[Start Entries supplied]
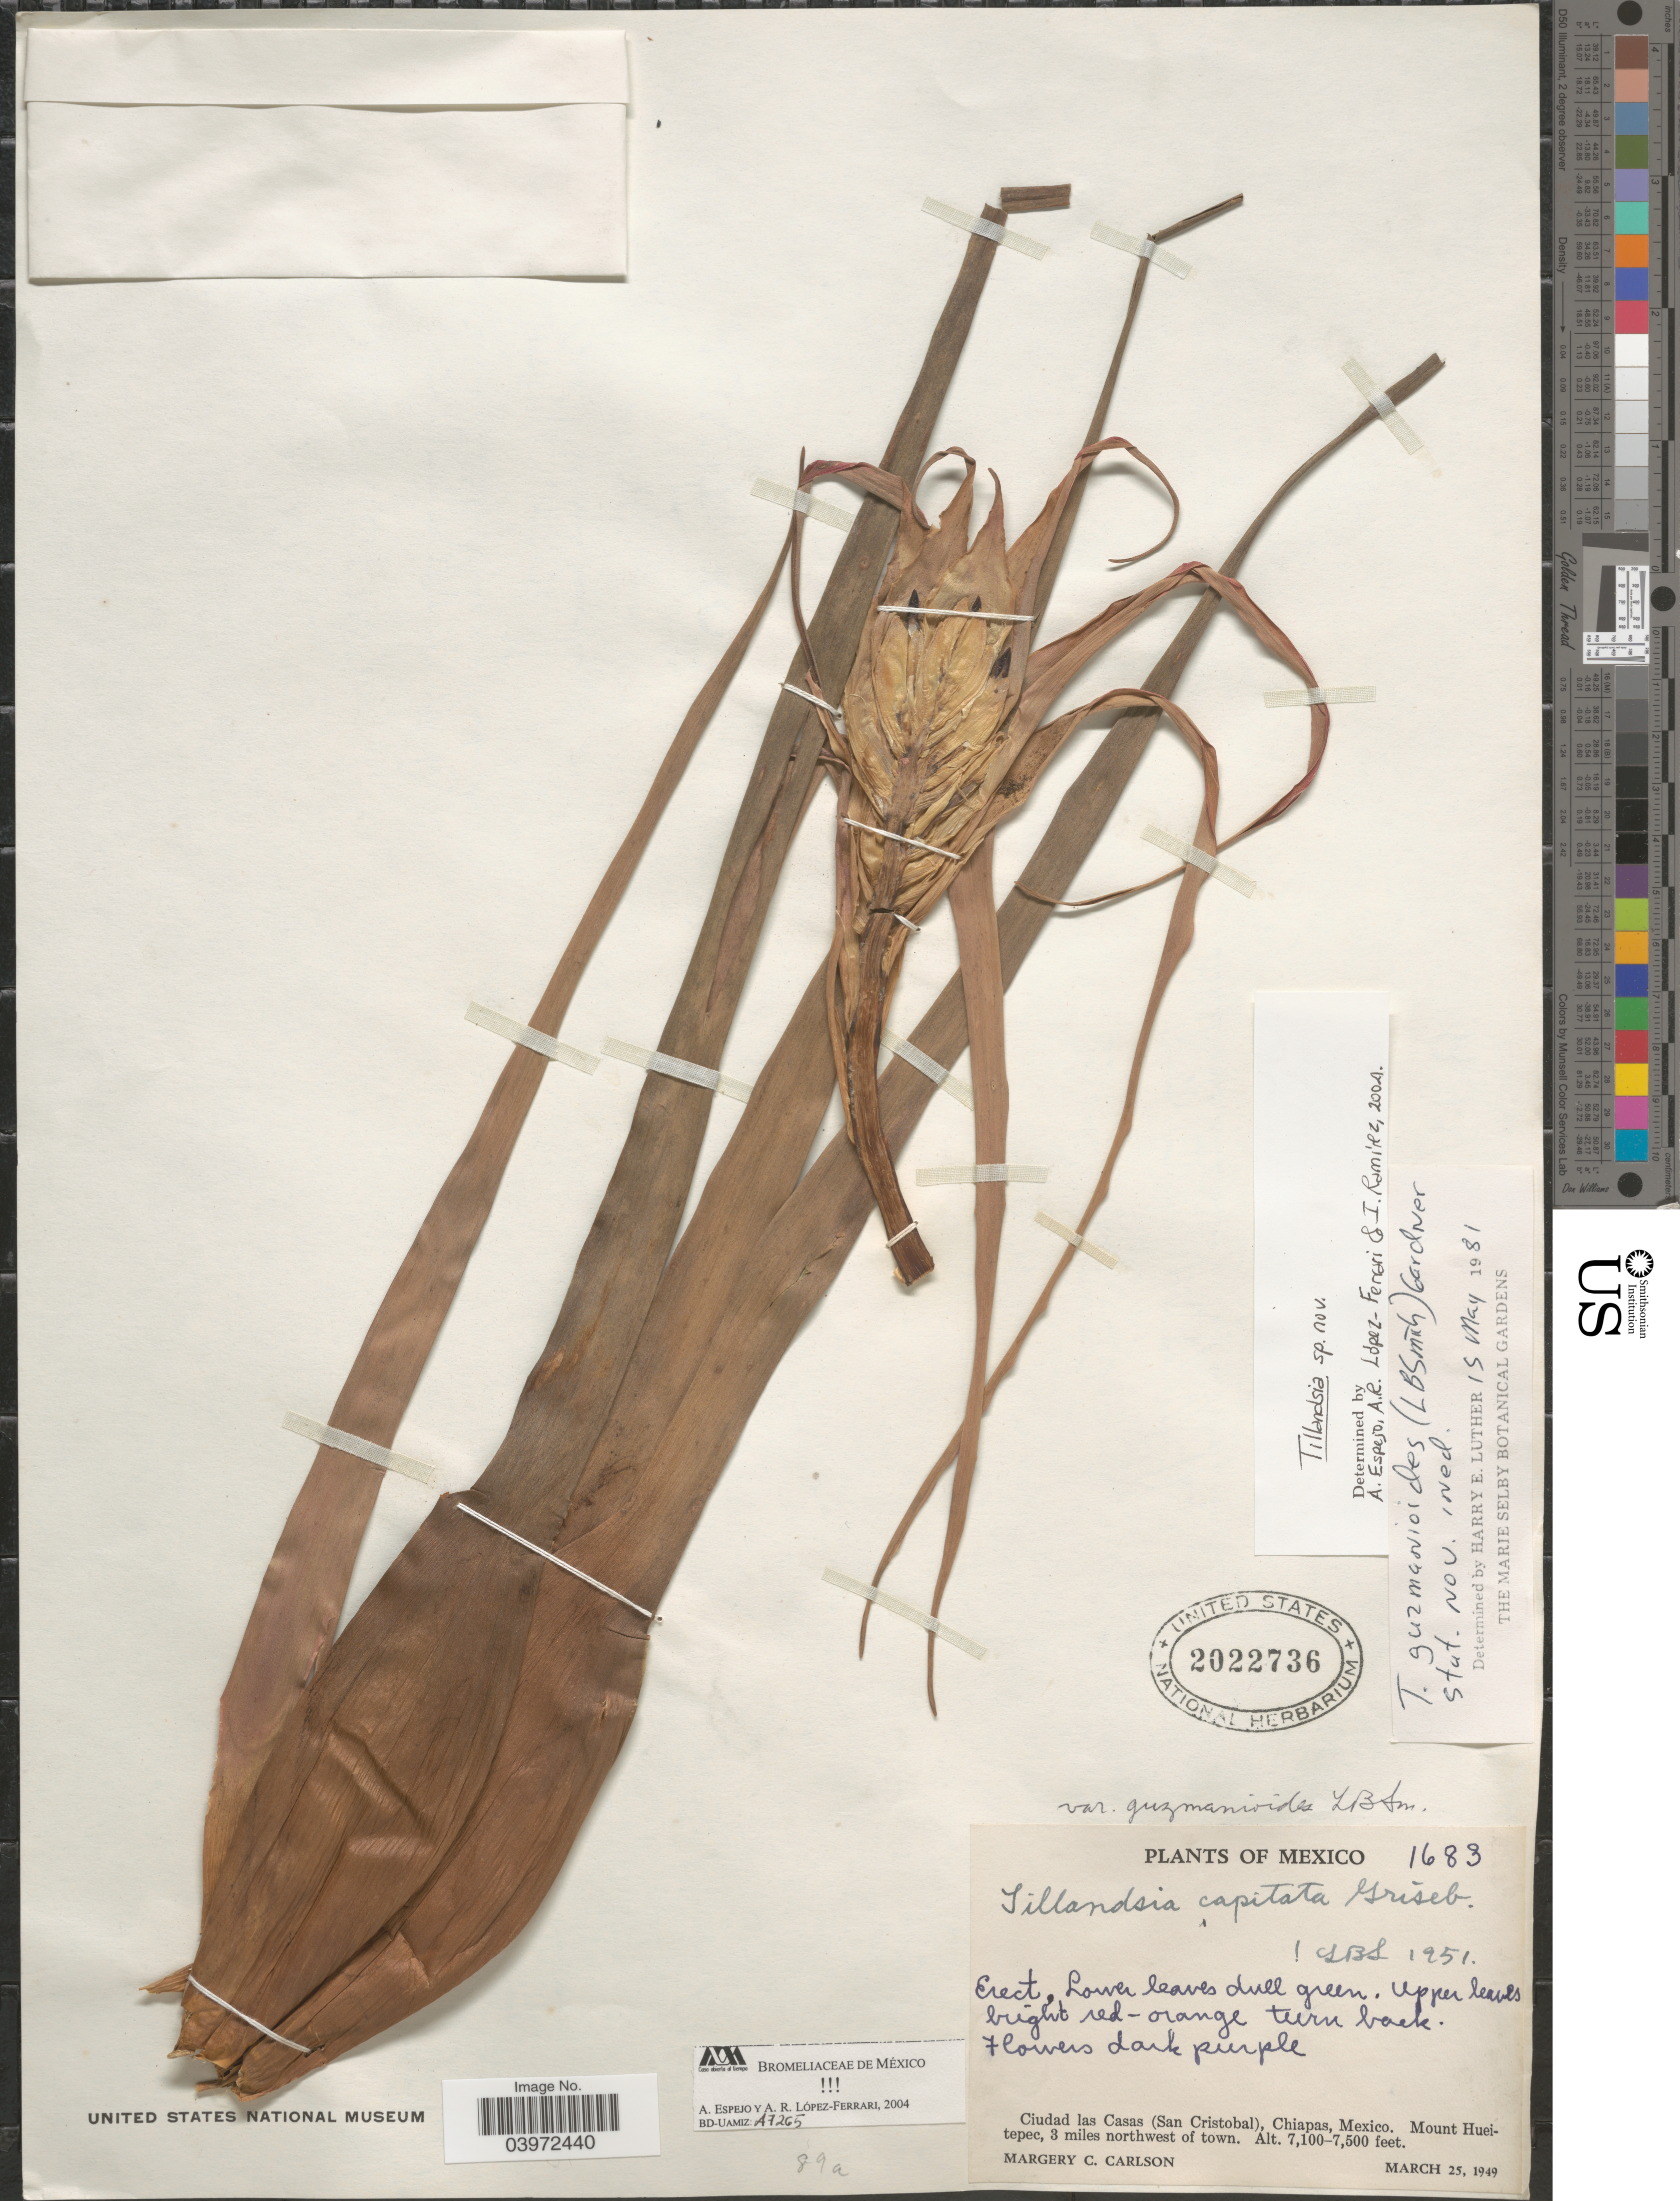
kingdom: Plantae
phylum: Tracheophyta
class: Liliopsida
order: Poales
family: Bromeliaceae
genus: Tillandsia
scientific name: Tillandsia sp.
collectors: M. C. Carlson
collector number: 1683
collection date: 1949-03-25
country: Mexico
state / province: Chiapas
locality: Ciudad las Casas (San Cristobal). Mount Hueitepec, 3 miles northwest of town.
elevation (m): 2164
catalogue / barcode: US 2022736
[End Entries supplied]
Starting at the line that contains "collector number: 1683" and ending with the last line of the data, write those lines out again with "locality" renamed to "site" and nothing else changed.

### Task response
collector number: 1683
collection date: 1949-03-25
country: Mexico
state / province: Chiapas
site: Ciudad las Casas (San Cristobal). Mount Hueitepec, 3 miles northwest of town.
elevation (m): 2164
catalogue / barcode: US 2022736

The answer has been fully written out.